Серебро текло рекой не только из Англии, но и из Ирландии и двух франкских королевств, не говоря уже о прибыльной торговле, которую викинги вели повсеместно от Гренландии до Византии. Доступность драгоценных металлов повлекла за собой переход от бартера к денежной системе, что способствовало дальнейшей интеграции Скандинавии в общеевропейский рынок. В крупных скандинавских торговых городах, таких как Хедебю и Бирка, даже стали чеканить собственную монету по образцу франкских, византийских и англосаксонских.
Большая часть всех этих богатств попадала в страны, где господствовала воинская культура и превыше всего ценилась личная доблесть. Удачливые военные вожди строили себе роскошные палаты и щедро одаривали дружинников. Их называли «кольцедарителями», хотя конунги наделяли своих людей не только браслетами и гривнами (шейными кольцами), но оружием, доспехами и слитками золота, серебра и железа. Драгоценные металлы шли на изготовление украшений, служивших признаком статуса и копившихся ради укрепления репутации. Рынки предметов роскоши росли под давлением постоянного спроса, а это, в свою очередь, побуждало викингов осваивать новые торговые пути.
Это обстоятельство, в свою очередь, повлекло за собой другие, еще более глубокие перемены. За два с половиной века, которые продлилась эпоха викингов, скандинавы так или иначе вступили в контакт с самыми разными культурами. Таких обширных связей, пожалуй, не было ни у одного другого народа на Земле. В англосаксонской Англии, а затем и в Византийской империи викинги обнаружили модели централизованного управления – и начали создавать в Скандинавии государства по этому образцу. Возвращаясь домой, морские короли осознавали, что накопленные богатства можно использовать не только для поддержки личного статуса, но и для содержания постоянных дружин. Эти дружины постепенно объединялись в королевские армии, что наряду с системой управления по византийскому типу еще больше укрепляло централизованную власть. С ростом благосостояния росли и возможности для истинно королевских дел – таких как строительство каменных зданий, возведение городских стен и украшение дворцов.
К концу X века этот процесс почти завершился. Военные вожди превратились в правителей крохотных королевств, соперничавших за контроль над богатыми торговыми городами Скандинавии. Старинная мечта викингов о господстве на море уходила в прошлое, уступая место борьбе за земли и власть на суше.

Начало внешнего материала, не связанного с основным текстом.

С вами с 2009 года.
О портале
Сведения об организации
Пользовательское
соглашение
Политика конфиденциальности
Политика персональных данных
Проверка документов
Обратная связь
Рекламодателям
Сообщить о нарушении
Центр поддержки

Как ни странно, первой из скандинавских стран единства достигла Норвегия – несмотря на огромную длину своей береговой линии. Легенда об основании Норвегии – это не что иное, как история любви (в отличие от преданий о зарождении большинства других государств). Около 860 года Хальвдан Черный, правивший землями к юго-востоку от современного Осло, умер, оставив свое королевство десятилетнему сыну, Харальду Прекрасноволосому. «Круг земной» – исландский цикл саг о королях Норвегии – повествует о том, как мальчик влюбился в принцессу соседнего королевства, но та отказалась выходить за него замуж, пока Харальд не станет королем всей Норвегии. Харальд поклялся не стричь и не расчесывать волосы до тех пор, пока не добьется цели, и начал постепенно расширять свою территорию.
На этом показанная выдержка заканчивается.